Au cours de ces années, comme tant d’autres, je suis très souvent passé à moins de trois mètres de cet homme, dont le visage m’était devenu familier mais sans jamais pouvoir échanger quoi que ce soit avec lui car ce que l’on appelle « l’escargot » interdit à celui qui s’y est engagé de s’arrêter ne serait-ce qu’une seconde. Cet homme dégageait une émouvante dignité, avec un regard hiératique sur le flot des automobiles s’enroulant autour de lui avec, juste derrière, la Saône coulant bien lentement vers son confluent avec le Rhône. Il donnait l’impression d’être en dehors du temps et, alors que le langage commun l’aurait situé « au trente sixième dessous », toute son attitude le situait bien au-dessus de ceux qui lui tournaient autour au volant de leurs voitures.

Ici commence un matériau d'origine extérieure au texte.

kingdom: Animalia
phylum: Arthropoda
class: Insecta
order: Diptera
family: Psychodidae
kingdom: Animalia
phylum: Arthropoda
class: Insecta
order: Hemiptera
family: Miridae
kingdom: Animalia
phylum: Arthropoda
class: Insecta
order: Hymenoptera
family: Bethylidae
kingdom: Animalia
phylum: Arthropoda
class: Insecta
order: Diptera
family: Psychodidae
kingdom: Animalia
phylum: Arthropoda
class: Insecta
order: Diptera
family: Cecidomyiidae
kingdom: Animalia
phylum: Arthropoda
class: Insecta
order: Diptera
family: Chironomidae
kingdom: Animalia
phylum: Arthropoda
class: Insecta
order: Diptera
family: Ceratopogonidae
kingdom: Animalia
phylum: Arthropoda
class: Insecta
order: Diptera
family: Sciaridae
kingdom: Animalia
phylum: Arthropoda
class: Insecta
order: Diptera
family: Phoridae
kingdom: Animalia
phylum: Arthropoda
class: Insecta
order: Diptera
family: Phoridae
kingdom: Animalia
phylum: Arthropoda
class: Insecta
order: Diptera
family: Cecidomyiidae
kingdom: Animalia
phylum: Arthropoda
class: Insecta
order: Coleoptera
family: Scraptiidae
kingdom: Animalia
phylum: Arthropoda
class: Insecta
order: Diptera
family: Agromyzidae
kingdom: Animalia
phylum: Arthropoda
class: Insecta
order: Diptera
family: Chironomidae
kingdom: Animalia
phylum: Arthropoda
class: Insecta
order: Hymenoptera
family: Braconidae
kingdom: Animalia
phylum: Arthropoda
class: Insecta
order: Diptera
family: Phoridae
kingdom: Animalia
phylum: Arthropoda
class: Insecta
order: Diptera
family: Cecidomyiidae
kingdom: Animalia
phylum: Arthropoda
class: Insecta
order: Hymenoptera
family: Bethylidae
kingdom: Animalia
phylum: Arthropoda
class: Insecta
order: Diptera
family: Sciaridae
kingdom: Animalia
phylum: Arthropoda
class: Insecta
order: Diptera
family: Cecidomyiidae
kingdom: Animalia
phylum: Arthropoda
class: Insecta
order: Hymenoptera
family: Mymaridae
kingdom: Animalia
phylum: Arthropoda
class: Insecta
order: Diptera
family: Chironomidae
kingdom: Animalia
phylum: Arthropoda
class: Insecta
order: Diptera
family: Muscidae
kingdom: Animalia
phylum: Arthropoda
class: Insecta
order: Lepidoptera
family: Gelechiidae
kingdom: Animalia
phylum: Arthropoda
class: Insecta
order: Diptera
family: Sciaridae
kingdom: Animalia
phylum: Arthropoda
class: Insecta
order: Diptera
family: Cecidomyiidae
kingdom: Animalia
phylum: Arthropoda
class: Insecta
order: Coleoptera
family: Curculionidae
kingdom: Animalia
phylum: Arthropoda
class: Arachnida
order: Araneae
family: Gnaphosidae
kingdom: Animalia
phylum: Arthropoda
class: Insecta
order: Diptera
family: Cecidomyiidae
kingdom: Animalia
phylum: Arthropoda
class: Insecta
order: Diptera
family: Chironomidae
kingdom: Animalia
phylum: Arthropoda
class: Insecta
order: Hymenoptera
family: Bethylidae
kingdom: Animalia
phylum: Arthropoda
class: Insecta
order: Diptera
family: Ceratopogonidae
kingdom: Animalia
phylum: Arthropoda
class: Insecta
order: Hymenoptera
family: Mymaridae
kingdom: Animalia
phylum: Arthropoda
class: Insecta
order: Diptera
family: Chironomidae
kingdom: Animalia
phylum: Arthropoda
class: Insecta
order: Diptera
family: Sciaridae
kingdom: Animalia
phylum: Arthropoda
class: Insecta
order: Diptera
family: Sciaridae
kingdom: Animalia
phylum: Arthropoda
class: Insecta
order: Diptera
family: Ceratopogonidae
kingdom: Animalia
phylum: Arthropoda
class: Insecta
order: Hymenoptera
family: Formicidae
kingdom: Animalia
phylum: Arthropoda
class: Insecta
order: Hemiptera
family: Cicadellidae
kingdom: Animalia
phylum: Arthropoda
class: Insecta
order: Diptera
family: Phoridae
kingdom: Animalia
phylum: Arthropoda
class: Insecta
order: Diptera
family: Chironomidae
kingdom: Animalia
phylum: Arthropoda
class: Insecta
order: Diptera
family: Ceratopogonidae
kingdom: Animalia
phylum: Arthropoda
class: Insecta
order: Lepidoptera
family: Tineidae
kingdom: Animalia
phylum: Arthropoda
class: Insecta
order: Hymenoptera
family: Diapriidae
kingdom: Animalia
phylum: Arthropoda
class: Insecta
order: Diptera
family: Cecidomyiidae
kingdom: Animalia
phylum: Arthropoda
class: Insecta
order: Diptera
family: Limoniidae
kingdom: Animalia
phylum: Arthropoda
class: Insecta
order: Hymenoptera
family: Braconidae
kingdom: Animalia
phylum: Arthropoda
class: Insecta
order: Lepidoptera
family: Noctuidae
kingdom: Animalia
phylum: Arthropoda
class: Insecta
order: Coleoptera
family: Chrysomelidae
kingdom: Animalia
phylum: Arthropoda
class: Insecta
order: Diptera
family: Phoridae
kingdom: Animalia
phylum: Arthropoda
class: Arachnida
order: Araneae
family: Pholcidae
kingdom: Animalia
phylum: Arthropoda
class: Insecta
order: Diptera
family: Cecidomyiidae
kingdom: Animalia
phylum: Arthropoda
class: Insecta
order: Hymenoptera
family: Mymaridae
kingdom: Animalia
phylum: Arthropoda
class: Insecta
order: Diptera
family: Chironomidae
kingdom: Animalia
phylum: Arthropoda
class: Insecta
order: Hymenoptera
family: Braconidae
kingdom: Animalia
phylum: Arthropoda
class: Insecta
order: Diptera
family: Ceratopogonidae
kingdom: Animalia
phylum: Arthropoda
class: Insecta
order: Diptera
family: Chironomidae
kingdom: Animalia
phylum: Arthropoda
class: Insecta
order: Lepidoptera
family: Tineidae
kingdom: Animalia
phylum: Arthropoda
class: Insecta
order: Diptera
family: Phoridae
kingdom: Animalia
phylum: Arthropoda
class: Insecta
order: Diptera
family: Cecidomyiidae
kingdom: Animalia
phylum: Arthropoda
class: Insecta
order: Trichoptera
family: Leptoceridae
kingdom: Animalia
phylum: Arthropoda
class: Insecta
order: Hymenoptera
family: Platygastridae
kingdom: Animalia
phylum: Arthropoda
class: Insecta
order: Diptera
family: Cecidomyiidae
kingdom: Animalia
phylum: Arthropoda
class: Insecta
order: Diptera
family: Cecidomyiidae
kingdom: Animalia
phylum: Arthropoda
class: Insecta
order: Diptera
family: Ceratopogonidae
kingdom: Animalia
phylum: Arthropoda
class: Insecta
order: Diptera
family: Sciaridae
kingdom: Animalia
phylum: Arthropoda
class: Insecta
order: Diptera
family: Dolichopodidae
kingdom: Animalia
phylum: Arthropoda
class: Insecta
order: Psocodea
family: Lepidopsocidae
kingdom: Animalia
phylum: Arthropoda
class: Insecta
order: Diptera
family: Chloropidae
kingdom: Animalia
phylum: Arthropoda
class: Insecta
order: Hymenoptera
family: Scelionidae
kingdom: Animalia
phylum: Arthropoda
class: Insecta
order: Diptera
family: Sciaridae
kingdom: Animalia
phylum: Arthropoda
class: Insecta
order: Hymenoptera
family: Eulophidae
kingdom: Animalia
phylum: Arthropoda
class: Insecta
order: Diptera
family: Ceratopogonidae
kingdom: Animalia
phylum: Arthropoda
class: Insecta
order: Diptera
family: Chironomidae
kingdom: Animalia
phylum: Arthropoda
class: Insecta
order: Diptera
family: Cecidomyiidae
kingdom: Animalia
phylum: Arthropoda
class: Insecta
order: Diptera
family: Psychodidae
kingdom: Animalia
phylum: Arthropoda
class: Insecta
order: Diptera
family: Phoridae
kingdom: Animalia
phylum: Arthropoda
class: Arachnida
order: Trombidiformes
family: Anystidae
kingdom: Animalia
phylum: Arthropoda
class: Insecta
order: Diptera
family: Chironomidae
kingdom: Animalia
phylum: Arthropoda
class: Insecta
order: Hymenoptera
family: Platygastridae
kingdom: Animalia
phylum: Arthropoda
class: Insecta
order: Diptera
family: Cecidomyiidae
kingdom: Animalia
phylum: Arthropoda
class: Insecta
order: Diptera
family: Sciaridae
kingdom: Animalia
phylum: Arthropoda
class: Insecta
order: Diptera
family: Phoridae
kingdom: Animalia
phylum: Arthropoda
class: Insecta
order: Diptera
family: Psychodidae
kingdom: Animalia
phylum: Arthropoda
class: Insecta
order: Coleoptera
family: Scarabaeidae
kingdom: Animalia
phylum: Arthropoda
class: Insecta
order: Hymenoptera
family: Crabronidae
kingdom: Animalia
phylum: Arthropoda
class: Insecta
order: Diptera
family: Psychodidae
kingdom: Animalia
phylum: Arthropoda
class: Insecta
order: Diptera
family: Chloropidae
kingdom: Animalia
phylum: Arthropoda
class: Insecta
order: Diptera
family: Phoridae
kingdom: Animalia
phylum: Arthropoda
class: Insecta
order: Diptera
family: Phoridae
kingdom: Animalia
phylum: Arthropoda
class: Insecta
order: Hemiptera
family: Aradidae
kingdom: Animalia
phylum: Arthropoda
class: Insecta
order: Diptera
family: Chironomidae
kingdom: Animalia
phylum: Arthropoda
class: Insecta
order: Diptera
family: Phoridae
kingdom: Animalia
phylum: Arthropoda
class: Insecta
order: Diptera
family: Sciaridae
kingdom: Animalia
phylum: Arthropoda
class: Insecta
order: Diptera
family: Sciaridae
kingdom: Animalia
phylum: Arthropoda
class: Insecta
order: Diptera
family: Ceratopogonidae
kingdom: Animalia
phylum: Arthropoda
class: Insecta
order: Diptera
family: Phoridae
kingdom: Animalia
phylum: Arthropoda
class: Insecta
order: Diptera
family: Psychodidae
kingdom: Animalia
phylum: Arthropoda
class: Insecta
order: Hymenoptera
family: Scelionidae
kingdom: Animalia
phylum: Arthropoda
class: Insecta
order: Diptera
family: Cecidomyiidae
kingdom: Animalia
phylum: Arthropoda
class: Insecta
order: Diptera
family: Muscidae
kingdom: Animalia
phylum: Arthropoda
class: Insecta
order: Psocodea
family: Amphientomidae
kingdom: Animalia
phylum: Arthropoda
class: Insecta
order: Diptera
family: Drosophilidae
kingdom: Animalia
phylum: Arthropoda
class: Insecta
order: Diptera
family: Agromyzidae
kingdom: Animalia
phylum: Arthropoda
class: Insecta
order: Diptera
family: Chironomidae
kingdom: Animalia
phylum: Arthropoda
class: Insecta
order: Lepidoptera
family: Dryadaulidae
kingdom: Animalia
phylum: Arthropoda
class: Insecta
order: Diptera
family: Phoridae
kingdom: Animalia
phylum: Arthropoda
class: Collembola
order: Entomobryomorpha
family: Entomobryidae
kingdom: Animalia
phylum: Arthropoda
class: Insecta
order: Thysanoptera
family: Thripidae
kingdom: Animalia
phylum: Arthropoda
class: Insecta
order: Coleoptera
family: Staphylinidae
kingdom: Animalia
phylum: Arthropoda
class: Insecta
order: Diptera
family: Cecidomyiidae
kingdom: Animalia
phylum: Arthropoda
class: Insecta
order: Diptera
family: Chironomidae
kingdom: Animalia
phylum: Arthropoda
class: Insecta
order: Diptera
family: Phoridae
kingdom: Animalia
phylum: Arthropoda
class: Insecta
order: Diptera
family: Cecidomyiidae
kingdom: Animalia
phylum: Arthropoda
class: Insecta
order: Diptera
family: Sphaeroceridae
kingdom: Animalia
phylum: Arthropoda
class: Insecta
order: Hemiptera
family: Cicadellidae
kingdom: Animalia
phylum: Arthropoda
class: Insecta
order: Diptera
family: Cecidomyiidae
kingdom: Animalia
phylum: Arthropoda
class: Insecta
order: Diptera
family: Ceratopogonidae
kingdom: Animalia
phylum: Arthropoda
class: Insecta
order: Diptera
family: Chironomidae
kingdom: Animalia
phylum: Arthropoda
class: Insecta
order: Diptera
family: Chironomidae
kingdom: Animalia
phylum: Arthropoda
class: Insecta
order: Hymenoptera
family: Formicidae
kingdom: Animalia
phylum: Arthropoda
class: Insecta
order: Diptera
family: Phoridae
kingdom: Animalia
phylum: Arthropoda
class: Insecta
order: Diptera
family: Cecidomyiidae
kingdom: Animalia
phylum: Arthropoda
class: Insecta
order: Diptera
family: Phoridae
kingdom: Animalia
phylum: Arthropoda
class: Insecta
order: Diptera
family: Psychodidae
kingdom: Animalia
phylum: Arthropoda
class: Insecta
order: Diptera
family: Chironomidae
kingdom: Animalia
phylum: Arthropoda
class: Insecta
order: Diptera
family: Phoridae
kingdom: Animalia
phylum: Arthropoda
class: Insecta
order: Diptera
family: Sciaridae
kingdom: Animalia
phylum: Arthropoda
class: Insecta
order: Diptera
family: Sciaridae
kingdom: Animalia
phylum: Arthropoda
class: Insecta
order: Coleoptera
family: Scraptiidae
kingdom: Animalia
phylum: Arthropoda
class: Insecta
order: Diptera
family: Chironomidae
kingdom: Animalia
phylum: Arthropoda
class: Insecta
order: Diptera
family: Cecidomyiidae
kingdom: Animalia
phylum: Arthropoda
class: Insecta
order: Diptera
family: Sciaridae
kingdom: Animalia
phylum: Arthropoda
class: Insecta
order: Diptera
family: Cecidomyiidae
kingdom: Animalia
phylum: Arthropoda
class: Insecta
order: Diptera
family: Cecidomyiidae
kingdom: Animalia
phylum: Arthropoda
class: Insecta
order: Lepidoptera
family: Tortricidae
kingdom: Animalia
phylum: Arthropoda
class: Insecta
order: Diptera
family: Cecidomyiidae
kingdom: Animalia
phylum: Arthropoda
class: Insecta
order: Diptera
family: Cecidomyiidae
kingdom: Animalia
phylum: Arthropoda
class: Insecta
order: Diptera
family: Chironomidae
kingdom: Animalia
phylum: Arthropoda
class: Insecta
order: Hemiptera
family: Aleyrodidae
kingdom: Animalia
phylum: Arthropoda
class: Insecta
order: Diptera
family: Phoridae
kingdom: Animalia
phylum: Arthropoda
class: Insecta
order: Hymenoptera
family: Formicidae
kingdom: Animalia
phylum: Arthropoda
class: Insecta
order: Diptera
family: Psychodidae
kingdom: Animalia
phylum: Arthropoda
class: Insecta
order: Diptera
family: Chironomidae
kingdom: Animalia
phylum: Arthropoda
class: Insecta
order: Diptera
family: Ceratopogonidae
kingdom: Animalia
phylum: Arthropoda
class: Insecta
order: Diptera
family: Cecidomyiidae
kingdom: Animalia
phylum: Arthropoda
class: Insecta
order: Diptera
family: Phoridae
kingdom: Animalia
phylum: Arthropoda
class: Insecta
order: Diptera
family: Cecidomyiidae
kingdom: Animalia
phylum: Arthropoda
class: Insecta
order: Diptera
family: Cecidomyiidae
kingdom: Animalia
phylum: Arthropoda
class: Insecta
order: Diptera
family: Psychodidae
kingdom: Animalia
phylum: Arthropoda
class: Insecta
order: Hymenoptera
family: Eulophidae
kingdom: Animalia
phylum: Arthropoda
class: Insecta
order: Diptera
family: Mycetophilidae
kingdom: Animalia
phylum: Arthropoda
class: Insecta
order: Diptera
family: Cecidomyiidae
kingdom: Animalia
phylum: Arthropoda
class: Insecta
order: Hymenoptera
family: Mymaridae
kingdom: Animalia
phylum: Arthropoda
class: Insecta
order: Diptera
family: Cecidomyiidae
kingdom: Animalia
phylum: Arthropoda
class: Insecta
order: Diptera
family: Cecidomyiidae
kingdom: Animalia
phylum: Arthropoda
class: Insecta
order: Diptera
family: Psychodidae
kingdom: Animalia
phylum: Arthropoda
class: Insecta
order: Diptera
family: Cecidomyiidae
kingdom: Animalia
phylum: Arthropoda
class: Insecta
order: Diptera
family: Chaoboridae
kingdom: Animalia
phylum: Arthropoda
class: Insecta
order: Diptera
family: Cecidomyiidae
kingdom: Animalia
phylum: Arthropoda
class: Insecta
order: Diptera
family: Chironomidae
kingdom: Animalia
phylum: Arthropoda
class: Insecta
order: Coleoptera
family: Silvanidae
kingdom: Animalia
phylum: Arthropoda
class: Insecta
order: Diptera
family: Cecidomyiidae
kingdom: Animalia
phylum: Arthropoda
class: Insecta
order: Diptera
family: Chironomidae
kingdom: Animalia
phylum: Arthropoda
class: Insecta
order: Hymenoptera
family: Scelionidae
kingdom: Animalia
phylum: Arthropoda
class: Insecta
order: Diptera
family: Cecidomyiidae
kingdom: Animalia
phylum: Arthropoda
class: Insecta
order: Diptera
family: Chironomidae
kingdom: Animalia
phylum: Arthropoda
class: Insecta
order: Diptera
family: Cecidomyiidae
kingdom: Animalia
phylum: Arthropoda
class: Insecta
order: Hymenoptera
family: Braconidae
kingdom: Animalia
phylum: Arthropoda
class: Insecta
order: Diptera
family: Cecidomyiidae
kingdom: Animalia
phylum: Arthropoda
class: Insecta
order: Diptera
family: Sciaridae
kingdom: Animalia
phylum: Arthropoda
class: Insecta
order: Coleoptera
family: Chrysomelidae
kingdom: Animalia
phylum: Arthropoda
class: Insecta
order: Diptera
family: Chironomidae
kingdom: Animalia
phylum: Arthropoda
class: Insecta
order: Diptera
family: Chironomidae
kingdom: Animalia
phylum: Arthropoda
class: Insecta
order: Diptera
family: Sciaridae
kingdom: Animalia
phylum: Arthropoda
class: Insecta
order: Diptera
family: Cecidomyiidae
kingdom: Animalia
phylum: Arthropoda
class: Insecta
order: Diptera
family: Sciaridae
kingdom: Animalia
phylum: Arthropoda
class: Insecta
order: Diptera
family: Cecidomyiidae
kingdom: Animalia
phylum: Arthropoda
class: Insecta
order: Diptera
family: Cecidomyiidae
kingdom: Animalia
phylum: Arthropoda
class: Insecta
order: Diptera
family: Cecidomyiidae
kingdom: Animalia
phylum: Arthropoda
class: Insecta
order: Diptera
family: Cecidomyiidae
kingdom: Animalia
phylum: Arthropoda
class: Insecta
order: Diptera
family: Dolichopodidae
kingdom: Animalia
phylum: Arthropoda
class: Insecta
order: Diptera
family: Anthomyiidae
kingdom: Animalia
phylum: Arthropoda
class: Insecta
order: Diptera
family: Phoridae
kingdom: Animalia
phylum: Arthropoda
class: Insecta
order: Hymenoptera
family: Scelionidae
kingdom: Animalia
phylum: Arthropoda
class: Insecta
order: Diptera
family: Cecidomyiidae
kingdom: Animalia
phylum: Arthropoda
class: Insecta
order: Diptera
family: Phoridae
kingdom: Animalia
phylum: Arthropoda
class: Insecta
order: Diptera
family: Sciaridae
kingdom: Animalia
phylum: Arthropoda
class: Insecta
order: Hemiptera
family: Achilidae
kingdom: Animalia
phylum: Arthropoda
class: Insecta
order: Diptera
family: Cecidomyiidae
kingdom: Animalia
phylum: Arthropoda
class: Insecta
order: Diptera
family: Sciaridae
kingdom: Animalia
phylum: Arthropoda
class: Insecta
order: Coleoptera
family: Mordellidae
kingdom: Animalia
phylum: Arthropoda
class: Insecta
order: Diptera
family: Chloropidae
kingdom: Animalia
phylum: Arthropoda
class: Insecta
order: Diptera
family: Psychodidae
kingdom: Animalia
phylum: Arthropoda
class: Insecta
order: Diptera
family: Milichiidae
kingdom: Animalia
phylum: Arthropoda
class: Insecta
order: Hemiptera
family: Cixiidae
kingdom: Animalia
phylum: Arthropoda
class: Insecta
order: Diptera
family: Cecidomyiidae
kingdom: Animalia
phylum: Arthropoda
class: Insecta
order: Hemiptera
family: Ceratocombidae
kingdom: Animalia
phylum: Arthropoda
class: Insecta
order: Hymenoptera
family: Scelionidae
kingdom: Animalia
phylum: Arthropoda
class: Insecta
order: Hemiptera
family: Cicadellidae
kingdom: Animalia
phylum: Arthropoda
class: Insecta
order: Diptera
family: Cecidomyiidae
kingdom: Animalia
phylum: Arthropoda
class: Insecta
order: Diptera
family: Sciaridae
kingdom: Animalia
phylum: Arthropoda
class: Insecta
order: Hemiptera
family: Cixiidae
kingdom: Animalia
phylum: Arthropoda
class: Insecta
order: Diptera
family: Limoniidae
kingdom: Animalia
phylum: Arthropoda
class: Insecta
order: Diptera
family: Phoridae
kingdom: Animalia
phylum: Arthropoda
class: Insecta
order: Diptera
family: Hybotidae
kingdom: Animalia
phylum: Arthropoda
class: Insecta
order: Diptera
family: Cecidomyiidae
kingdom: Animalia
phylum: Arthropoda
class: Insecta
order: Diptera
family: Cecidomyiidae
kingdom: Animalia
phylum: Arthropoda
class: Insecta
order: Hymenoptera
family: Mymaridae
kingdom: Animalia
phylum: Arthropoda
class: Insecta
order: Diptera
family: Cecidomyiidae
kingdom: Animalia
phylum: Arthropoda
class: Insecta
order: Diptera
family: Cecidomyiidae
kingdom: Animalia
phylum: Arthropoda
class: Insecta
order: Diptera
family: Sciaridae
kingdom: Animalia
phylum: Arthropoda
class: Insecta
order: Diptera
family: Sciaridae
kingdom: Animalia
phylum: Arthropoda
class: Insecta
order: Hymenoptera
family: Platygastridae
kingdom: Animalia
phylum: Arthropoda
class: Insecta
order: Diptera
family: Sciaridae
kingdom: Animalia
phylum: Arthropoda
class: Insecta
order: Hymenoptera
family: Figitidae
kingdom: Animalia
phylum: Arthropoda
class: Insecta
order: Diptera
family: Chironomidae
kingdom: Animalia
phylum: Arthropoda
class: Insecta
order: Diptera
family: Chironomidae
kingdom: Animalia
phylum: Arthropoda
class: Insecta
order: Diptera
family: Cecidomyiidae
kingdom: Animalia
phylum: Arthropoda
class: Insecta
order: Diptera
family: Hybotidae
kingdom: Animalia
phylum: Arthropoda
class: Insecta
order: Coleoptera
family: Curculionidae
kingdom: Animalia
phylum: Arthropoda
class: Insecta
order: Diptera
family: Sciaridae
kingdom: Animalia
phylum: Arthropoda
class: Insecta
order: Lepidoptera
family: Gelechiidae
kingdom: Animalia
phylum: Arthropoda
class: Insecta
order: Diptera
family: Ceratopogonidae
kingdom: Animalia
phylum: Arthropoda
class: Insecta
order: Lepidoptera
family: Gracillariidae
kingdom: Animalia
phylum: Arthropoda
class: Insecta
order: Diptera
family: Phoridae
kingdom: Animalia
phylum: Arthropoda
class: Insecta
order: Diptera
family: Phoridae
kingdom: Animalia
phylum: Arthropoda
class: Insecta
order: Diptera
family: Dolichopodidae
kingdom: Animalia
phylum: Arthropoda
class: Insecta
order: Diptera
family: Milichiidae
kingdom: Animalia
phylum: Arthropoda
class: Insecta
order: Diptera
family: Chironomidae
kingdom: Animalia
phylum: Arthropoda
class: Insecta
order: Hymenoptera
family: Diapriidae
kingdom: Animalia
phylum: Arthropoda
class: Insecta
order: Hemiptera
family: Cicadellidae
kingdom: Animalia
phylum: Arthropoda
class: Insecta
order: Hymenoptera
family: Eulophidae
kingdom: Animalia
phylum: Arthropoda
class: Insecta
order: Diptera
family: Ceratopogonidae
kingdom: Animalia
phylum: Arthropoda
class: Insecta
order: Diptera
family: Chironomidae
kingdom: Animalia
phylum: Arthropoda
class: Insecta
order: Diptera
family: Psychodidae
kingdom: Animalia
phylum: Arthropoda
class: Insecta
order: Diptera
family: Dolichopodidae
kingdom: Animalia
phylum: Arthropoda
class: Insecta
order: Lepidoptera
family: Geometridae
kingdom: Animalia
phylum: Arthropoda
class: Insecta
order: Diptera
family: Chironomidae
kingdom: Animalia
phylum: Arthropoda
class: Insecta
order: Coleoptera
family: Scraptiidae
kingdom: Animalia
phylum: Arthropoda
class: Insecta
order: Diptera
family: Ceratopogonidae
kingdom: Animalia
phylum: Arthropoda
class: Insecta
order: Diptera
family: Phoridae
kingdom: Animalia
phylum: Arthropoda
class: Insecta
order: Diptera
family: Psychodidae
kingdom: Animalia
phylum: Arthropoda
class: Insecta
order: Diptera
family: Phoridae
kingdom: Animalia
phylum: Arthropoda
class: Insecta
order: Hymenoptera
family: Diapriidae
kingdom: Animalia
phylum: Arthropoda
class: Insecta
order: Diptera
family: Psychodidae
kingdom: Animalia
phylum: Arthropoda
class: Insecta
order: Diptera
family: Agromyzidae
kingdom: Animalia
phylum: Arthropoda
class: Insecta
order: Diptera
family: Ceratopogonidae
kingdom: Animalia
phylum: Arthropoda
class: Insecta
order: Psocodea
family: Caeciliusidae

Un jour chacun put remarquer que ses affaires étaient bien pliées et empilées dans un angle de son renfoncement et qu’il n’était plus là … et puis elles disparurent. Je viens d’apprendre par des amis, dont le fils allait parfois, à pied, lui parler, qu’il avait été hospitalisé et qu’il était mort.

Quelqu’un, je ne sais pas du tout qui, quelques temps après le départ de cet homme, avait peint sur la porte sa silhouette avec son pull-over vert, assis avec le dos appuyé contre le chambranle, une jambe allongée, l’autre pliée en équerre. Beau talent de peintre ! L’homme était de retour … en image. Bel hommage, belle façon de garder un souvenir et de marquer le respect dû à tout homme, car il n’y a pas que « le soldat inconnu » qui mérite qu’on le célèbre.

Puis, dans un bureau anonyme, quelqu’un, que je plains, a donné l’ordre de repeindre la porte en gris … en effaçant ainsi la dernière trace de cette vie.

Cette porte est désormais là grise, vide … mais cet homme, hélas inconnu, continuera de remplir nos pensées, car on ne peut pas effacer un homme d’un simple coup de peinture grise.